- [PROVIDED RECORDS]
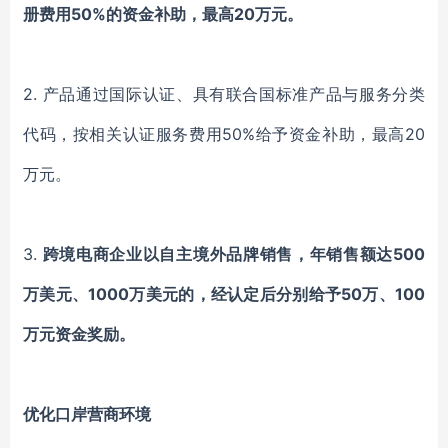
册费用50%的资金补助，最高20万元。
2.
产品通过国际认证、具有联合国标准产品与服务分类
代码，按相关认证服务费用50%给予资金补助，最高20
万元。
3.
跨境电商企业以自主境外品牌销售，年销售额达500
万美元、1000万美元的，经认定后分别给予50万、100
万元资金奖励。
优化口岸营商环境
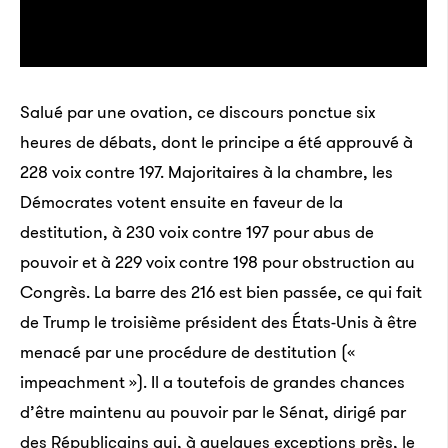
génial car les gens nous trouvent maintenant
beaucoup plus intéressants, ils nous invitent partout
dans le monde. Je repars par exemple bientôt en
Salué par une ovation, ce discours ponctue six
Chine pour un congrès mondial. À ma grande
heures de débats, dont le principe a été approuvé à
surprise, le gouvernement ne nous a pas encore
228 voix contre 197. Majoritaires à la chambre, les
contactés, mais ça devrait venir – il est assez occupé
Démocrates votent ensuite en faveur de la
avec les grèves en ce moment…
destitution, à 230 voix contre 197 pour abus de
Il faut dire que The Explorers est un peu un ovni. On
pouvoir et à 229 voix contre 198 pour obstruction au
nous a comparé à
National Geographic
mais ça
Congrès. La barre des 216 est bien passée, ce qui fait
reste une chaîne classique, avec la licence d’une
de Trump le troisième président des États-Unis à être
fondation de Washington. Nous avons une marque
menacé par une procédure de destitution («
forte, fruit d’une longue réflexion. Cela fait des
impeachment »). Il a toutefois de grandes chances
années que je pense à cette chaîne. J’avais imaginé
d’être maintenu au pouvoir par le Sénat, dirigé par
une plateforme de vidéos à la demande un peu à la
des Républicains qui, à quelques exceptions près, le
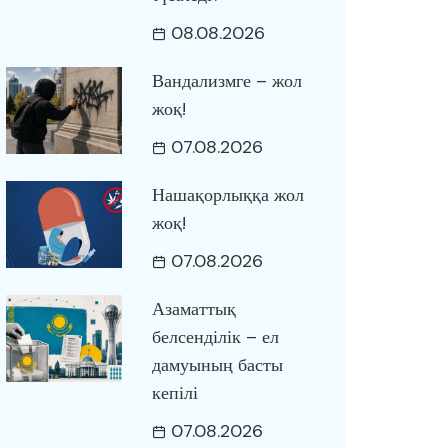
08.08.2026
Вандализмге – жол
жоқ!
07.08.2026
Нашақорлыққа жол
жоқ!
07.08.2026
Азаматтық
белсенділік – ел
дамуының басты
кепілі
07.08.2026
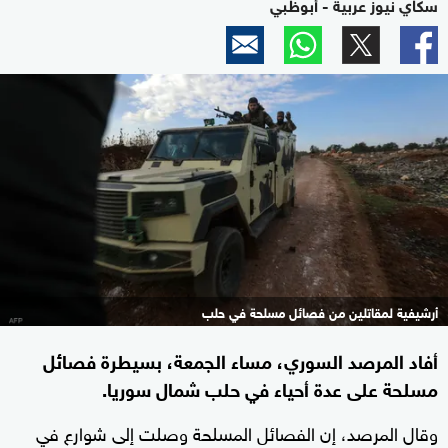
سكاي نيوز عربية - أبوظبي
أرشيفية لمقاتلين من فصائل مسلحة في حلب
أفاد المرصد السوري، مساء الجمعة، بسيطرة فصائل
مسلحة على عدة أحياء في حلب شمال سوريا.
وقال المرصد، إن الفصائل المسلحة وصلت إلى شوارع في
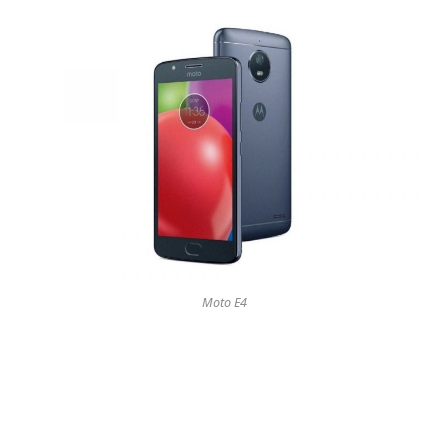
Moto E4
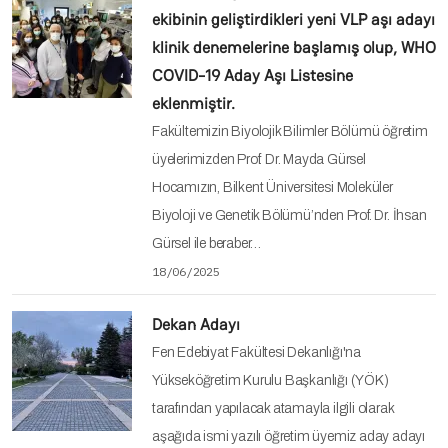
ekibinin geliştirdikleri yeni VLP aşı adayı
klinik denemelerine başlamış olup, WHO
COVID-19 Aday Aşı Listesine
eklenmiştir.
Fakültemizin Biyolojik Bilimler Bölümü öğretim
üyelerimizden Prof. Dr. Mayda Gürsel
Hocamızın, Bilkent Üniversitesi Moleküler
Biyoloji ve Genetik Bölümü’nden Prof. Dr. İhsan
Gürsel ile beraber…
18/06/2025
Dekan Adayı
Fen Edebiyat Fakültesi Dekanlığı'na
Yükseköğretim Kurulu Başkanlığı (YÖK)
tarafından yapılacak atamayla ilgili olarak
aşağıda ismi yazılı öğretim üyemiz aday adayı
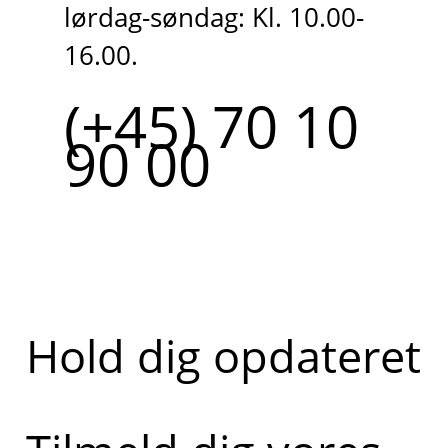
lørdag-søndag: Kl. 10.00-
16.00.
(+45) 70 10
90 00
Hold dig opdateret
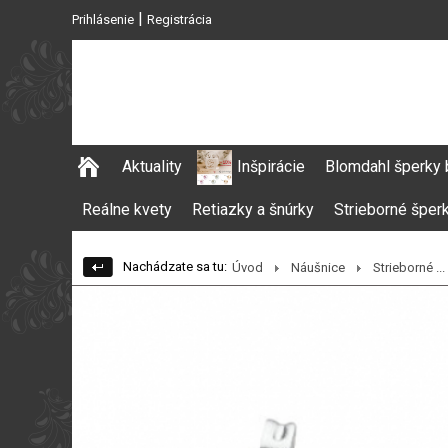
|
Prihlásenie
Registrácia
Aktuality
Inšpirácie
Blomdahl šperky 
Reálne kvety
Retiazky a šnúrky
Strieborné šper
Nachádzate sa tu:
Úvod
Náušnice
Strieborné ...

- [PROBLEM]
Reproduce all the lines above character for character, leaving out the pictures.

- [TASK ANSWER]
册费用50%的资金补助，最高20万元。
2.
产品通过国际认证、具有联合国标准产品与服务分类
代码，按相关认证服务费用50%给予资金补助，最高20
万元。
3.
跨境电商企业以自主境外品牌销售，年销售额达500
万美元、1000万美元的，经认定后分别给予50万、100
万元资金奖励。
优化口岸营商环境
génial car les gens nous trouvent maintenant
beaucoup plus intéressants, ils nous invitent partout
dans le monde. Je repars par exemple bientôt en
Salué par une ovation, ce discours ponctue six
Chine pour un congrès mondial. À ma grande
heures de débats, dont le principe a été approuvé à
surprise, le gouvernement ne nous a pas encore
228 voix contre 197. Majoritaires à la chambre, les
contactés, mais ça devrait venir – il est assez occupé
Démocrates votent ensuite en faveur de la
avec les grèves en ce moment…
destitution, à 230 voix contre 197 pour abus de
Il faut dire que The Explorers est un peu un ovni. On
pouvoir et à 229 voix contre 198 pour obstruction au
nous a comparé à
National Geographic
mais ça
Congrès. La barre des 216 est bien passée, ce qui fait
reste une chaîne classique, avec la licence d’une
de Trump le troisième président des États-Unis à être
fondation de Washington. Nous avons une marque
menacé par une procédure de destitution («
forte, fruit d’une longue réflexion. Cela fait des
impeachment »). Il a toutefois de grandes chances
années que je pense à cette chaîne. J’avais imaginé
d’être maintenu au pouvoir par le Sénat, dirigé par
une plateforme de vidéos à la demande un peu à la
des Républicains qui, à quelques exceptions près, le
08.08.2026
Вандализмге – жол
жоқ!
07.08.2026
Нашақорлыққа жол
жоқ!
07.08.2026
Азаматтық
белсенділік – ел
дамуының басты
кепілі
07.08.2026
سكاي نيوز عربية - أبوظبي
أرشيفية لمقاتلين من فصائل مسلحة في حلب
أفاد المرصد السوري، مساء الجمعة، بسيطرة فصائل
مسلحة على عدة أحياء في حلب شمال سوريا.
وقال المرصد، إن الفصائل المسلحة وصلت إلى شوارع في
Moto E4
ekibinin geliştirdikleri yeni VLP aşı adayı
klinik denemelerine başlamış olup, WHO
COVID-19 Aday Aşı Listesine
eklenmiştir.
Fakültemizin Biyolojik Bilimler Bölümü öğretim
üyelerimizden Prof. Dr. Mayda Gürsel
Hocamızın, Bilkent Üniversitesi Moleküler
Biyoloji ve Genetik Bölümü’nden Prof. Dr. İhsan
Gürsel ile beraber…
18/06/2025
Dekan Adayı
Fen Edebiyat Fakültesi Dekanlığı'na
Yükseköğretim Kurulu Başkanlığı (YÖK)
tarafından yapılacak atamayla ilgili olarak
aşağıda ismi yazılı öğretim üyemiz aday adayı
lørdag-søndag: Kl. 10.00-
16.00.
(+45) 70 10
90 00
Hold dig opdateret
|
Prihlásenie
Registrácia
Aktuality
Inšpirácie
Blomdahl šperky 
Reálne kvety
Retiazky a šnúrky
Strieborné šper
Nachádzate sa tu:
Úvod
Náušnice
Strieborné ...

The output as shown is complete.